── Selected excerpt ──
EMA_long = talib.EMA(price_data[ticker],
                     timeperiod=40).to_frame()

In [None]:
# Create the signal DataFrame
signal = EMA_long.copy()
signal[EMA_long.isnull()] = 0

# Construct the signal
signal[EMA_short > EMA_long] = 1
signal[EMA_short < EMA_long] = -1

# Rename series to ticker name - Not required if working with multiple tickers
signal.columns = [ticker]

In [None]:
# Plot the signal, price and MAs
combined_df = bt.merge(signal, price_data, EMA_short, EMA_long)
combined_df.columns = ['Signal', 'Price', 'EMA_short', 'EMA_long']
combined_df.plot(secondary_y=['Signal'])

In [None]:
#Define the strategy
bt_strategy_ema = bt.Strategy('EMA_crossover',
                          [bt.algos.WeighTarget(signal),
                           bt.algos.Rebalance()])

In [None]:
# Create the backtest and run it
bt_backtest_ema = bt.Backtest(bt_strategy_ema, price_data)
bt_result_ema = bt.run(bt_backtest_ema)

In [None]:
# Plot the backtest result
bt_result_ema.plot(title='Backtest result')

### Mean Reversion Signals
RSI-based mean reversion strategy:
* Short signal: RSI > 70
 - Suggests the asset is likely overbought and the price may soon reverse
* Long signal: RSI < 30
 - Suggests the asset is likely oversold and the price may soon rally

In [None]:
# Calculate the RSI
stock_rsi = talib.RSI(price_data[ticker]).to_frame()

In [None]:
# Create the same DataFrame structure as RSI
signal = stock_rsi.copy()
signal[stock_rsi.isnull()] = 0

# Construct the signal
signal[stock_rsi < 30] = 1
signal[stock_rsi > 70] = -1
signal[(stock_rsi <= 70) & (stock_rsi >= 30)] = 0

# Rename series to ticker name - Not required if working with multiple tickers
signal.columns = [ticker]

In [None]:
# Plot the RSI
stock_rsi.plot()
plt.title('RSI')

In [None]:
# Merge data into one DataFrame
combined_df = bt.merge(signal, price_data)
───
── Given information ──
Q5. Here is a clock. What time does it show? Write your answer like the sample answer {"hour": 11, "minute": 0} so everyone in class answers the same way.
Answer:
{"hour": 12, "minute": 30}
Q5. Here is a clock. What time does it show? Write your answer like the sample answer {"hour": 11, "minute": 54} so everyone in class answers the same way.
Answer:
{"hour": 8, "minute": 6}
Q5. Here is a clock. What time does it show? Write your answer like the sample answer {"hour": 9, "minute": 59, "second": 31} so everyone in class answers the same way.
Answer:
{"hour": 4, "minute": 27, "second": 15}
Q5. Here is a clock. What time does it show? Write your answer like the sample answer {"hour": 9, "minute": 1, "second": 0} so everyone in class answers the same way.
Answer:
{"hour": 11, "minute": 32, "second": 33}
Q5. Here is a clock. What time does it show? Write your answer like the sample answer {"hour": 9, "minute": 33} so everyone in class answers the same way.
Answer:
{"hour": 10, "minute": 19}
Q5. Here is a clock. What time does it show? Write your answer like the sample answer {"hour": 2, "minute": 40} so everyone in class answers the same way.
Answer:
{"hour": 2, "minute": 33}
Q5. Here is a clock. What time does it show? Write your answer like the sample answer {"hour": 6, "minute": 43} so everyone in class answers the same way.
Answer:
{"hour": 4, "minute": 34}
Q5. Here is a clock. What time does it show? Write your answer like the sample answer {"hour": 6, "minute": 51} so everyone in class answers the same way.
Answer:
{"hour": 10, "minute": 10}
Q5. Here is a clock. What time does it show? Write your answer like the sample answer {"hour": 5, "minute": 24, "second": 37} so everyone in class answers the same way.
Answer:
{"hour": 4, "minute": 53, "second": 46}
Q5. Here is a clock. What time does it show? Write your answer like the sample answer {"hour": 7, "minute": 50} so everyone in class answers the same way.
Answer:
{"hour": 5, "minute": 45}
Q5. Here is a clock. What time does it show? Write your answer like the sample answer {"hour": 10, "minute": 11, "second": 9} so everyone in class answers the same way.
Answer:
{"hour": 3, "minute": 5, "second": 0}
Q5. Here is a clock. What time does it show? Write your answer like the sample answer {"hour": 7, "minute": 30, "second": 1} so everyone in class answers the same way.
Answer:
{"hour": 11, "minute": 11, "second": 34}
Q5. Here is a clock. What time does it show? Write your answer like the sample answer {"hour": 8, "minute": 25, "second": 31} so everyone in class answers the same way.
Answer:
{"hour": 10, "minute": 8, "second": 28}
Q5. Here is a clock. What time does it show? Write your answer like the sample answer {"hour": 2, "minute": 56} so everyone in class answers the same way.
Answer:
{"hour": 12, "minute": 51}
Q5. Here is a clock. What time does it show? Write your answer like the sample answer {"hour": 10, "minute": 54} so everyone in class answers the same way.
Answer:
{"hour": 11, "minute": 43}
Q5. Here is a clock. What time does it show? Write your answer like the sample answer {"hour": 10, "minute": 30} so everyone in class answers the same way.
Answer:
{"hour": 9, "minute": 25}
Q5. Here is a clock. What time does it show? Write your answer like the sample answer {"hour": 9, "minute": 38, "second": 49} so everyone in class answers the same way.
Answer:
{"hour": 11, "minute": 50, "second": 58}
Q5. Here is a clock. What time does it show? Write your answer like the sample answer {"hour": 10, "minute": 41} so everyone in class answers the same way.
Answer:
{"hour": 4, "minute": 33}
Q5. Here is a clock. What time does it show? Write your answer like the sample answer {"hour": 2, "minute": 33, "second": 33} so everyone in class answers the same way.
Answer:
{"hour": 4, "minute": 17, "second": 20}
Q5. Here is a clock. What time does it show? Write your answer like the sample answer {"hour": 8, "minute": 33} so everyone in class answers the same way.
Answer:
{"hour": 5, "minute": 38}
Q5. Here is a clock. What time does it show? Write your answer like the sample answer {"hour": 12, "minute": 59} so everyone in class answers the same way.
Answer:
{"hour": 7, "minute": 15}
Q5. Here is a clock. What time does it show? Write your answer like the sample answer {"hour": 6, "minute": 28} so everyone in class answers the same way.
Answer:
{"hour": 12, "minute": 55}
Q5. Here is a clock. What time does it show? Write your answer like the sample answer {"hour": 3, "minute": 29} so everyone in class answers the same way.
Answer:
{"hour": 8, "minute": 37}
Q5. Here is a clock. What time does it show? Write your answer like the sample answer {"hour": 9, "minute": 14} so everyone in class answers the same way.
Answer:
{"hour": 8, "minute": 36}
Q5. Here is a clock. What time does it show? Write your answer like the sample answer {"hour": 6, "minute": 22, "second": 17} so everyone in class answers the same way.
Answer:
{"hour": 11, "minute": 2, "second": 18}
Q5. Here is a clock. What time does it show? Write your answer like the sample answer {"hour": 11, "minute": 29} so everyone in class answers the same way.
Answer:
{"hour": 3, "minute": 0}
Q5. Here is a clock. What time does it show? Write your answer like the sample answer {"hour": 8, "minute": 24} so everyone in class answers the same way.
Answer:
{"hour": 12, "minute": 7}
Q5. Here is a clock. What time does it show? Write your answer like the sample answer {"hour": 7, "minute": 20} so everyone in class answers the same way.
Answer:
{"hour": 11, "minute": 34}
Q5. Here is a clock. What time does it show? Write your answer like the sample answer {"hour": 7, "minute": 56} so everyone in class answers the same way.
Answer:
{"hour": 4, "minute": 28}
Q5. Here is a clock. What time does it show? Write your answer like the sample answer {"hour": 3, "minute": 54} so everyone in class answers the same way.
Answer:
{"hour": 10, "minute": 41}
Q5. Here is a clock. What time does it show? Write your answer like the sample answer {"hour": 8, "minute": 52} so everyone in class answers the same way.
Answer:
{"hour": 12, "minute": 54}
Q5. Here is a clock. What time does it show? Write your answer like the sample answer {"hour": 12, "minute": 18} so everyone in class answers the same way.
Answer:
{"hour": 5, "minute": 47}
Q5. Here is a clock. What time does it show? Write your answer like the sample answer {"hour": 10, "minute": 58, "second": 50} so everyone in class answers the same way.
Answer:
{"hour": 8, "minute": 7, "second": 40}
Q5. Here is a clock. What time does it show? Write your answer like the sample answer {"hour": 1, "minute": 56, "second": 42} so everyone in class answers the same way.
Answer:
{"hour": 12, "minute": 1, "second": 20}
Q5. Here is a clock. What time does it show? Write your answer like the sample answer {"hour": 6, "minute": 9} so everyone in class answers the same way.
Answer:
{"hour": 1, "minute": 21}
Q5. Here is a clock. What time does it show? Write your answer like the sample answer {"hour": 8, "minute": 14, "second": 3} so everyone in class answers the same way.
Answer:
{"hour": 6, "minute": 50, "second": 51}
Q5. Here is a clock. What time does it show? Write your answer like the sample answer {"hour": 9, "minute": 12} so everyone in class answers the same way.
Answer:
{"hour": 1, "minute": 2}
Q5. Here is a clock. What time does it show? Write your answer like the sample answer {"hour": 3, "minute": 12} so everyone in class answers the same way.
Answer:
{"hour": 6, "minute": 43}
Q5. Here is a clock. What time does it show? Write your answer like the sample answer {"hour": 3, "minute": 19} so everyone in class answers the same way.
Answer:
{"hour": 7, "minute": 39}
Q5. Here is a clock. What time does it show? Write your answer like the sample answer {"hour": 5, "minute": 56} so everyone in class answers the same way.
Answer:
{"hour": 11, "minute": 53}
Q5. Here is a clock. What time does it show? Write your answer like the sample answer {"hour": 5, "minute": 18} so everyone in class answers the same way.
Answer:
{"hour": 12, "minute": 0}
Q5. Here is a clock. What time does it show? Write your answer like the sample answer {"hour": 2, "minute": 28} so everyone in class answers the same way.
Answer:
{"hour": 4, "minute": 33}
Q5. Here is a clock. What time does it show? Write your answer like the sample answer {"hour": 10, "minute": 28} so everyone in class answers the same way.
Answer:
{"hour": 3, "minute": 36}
───
- What is being asked
Carry on the notebook code for the EMA and RSI trading-signal backtests from the point where it stops.

- Response to the task
combined_df.columns = ['Signal', 'Price']

# Plot the signal with price
combined_df.plot(secondary_y = ['Signal'])

In [None]:
# Define the strategy
bt_strategy_rsi = bt.Strategy('RSI_MeanReversion',
                          [bt.algos.WeighTarget(signal),
                           bt.algos.Rebalance()])

In [None]:
# Create the backtest and run it
bt_backtest_rsi = bt.Backtest(bt_strategy_rsi, price_data)
bt_result_rsi = bt.run(bt_backtest_rsi)

In [None]:
# Plot the backtest result
bt_result_rsi.plot(title='Backtest result')

## Strategy Optimization and Benchmarking
#### How to decide the values of input parameters?
* Question:
Which is a better SMA lookback period to use in the signals?
* Solution: 
Strategy Optimization (Try a range of input parameter values in backtesting and compare the results)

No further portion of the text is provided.